It came to me with good intentions. The best of intentions, actually. And love. Lots of love. It's not the sender I blame; they were just passing on a message, and clearing some clutter off the kitchen table. No, it's the writer. The anonymous writer. Who could this person be? What sort of life and experiences have they had? But most importantly, what were they thinking when they composed 'A Prayer For Those Who Live Alone'?!
At first, it was amusing. Then, insulting. Then assaulting. Who does this guy (likely) think he is?! Has he ever lived alone? If so, what was so terrible about the experience that it required writing a prayer for those in the situation? An informal poll conducted amongst some of my (single) girlfriends revealed a consensus that the prayer should have been written for those that live with someone, not those living alone (surprising?), for their job is far more difficult. There are challenges to both living situations, and as a person who has lived both, I can assure you that living alone isn't a scary situation in need of a special prayer. It's freedom. It's liberation. Or is this just me trying to justify my lonely existence?! Maybe. So in the end, I suppose I will just take the prayer in the spirit it was sent to me: that it's nice to know God is looking out for me (no matter what my living situation may be!).
And so without further ado, I present the (highly anticipated, I'm sure) Prayer For Those Who Live Alone, author unknown...
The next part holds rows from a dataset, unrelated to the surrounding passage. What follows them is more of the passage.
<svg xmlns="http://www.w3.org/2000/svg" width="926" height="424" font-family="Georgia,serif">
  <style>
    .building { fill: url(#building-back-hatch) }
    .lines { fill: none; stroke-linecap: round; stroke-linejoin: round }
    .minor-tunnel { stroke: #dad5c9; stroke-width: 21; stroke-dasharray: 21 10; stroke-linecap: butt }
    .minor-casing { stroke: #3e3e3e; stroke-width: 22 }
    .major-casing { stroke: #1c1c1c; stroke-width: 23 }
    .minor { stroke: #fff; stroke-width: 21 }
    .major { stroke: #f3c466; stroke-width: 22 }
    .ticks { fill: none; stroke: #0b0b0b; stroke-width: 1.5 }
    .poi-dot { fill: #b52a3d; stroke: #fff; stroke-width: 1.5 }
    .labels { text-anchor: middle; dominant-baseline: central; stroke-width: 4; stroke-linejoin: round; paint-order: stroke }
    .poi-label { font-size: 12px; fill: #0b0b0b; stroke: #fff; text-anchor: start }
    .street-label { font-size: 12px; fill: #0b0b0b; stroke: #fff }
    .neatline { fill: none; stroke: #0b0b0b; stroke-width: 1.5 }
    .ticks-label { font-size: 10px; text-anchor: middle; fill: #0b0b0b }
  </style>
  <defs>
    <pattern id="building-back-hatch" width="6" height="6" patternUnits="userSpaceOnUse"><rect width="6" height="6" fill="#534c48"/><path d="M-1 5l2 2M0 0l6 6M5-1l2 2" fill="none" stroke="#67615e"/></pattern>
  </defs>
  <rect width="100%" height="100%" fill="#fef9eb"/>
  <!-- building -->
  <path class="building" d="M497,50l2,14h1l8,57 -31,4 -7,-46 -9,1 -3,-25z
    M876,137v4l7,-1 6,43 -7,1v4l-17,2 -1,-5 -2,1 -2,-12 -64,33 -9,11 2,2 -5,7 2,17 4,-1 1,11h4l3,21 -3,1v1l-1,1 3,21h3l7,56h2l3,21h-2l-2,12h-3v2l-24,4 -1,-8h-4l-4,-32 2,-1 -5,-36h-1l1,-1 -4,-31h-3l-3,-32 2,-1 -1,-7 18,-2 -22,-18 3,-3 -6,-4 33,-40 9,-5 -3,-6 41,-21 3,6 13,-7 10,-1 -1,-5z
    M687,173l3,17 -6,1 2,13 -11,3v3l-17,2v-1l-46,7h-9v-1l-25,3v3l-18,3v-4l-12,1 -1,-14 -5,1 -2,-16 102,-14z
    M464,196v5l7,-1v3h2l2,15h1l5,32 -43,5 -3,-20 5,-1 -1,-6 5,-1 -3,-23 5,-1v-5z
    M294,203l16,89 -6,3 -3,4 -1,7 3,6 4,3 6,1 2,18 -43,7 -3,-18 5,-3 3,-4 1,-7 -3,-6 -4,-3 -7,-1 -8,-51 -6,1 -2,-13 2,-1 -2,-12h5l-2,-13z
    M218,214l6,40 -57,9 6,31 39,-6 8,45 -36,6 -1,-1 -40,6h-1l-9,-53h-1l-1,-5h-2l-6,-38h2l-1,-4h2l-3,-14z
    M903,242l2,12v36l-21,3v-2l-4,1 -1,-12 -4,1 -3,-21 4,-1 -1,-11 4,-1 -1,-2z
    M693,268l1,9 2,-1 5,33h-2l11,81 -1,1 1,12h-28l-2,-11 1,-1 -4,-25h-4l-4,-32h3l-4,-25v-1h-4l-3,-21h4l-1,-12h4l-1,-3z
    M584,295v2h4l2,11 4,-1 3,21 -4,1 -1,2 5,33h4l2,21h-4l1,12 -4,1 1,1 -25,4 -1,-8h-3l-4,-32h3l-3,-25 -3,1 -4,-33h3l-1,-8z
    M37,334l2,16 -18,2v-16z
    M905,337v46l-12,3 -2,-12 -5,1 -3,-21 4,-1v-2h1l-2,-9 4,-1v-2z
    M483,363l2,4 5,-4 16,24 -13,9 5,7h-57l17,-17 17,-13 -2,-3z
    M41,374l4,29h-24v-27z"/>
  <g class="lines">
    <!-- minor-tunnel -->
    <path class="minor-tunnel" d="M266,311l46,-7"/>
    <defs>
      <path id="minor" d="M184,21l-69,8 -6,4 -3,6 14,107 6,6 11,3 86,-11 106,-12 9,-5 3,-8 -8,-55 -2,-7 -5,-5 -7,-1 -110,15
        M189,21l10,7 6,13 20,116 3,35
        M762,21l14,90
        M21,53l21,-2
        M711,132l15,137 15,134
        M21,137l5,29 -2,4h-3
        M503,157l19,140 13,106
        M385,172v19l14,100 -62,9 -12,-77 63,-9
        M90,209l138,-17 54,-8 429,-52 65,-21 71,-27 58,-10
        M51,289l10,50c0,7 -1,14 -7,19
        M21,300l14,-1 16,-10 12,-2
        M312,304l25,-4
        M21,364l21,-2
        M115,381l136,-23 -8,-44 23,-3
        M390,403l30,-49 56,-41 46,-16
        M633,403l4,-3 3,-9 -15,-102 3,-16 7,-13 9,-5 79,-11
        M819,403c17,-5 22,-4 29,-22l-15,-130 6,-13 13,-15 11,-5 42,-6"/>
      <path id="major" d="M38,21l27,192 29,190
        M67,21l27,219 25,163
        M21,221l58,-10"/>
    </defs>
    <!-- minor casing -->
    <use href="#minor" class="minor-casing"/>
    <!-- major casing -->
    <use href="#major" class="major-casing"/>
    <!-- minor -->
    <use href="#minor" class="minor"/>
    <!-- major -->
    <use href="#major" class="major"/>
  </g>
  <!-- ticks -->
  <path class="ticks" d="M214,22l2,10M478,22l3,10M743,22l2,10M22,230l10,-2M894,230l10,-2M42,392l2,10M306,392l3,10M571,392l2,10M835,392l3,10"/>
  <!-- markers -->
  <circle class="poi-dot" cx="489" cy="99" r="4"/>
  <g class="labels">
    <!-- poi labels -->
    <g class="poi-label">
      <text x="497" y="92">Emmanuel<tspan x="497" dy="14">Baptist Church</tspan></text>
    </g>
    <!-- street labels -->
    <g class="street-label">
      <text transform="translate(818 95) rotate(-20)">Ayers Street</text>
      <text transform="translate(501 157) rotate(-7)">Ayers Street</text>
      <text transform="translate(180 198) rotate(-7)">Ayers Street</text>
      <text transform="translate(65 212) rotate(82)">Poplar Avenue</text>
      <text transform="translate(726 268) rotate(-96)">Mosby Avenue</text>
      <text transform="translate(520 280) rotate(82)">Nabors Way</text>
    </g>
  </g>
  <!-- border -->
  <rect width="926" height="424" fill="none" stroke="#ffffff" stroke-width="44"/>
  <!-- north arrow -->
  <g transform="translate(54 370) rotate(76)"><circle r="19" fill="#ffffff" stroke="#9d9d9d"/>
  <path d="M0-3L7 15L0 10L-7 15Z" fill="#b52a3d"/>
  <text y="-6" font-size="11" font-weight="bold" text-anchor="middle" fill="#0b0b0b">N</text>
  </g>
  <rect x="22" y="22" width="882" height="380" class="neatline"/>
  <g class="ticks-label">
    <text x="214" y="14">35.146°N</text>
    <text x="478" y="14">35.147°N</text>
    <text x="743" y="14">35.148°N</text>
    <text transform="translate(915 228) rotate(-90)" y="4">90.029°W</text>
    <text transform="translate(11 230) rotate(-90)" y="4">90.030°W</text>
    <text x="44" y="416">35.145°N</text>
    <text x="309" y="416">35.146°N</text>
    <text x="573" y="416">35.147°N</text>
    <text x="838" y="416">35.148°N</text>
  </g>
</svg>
I live alone, dear Lord, stay by my side. In all my daily needs, be Thou my guide. Grant me good health, for that indeed, I pray, to carry on my work from day to day. Keep pure my mind, my thoughts, my every deed. Let me be kind, unselfish in my neighbor's need. Spare me from fire, from flood, malicious tongues. From thieves, from fear, and evil ones. If sickness or accident befall, then humbly, Lord I pray, hear Thou my call. And when I'm feeling low or in despair, lift up my heart and help me in prayer. I live alone, dear Lord, yet have no fear, because I feel Your presence ever near. Amen
With head bowed and hands clasped in prayer, I cross #167 off my list: debunk the myth living alone requires a special prayer.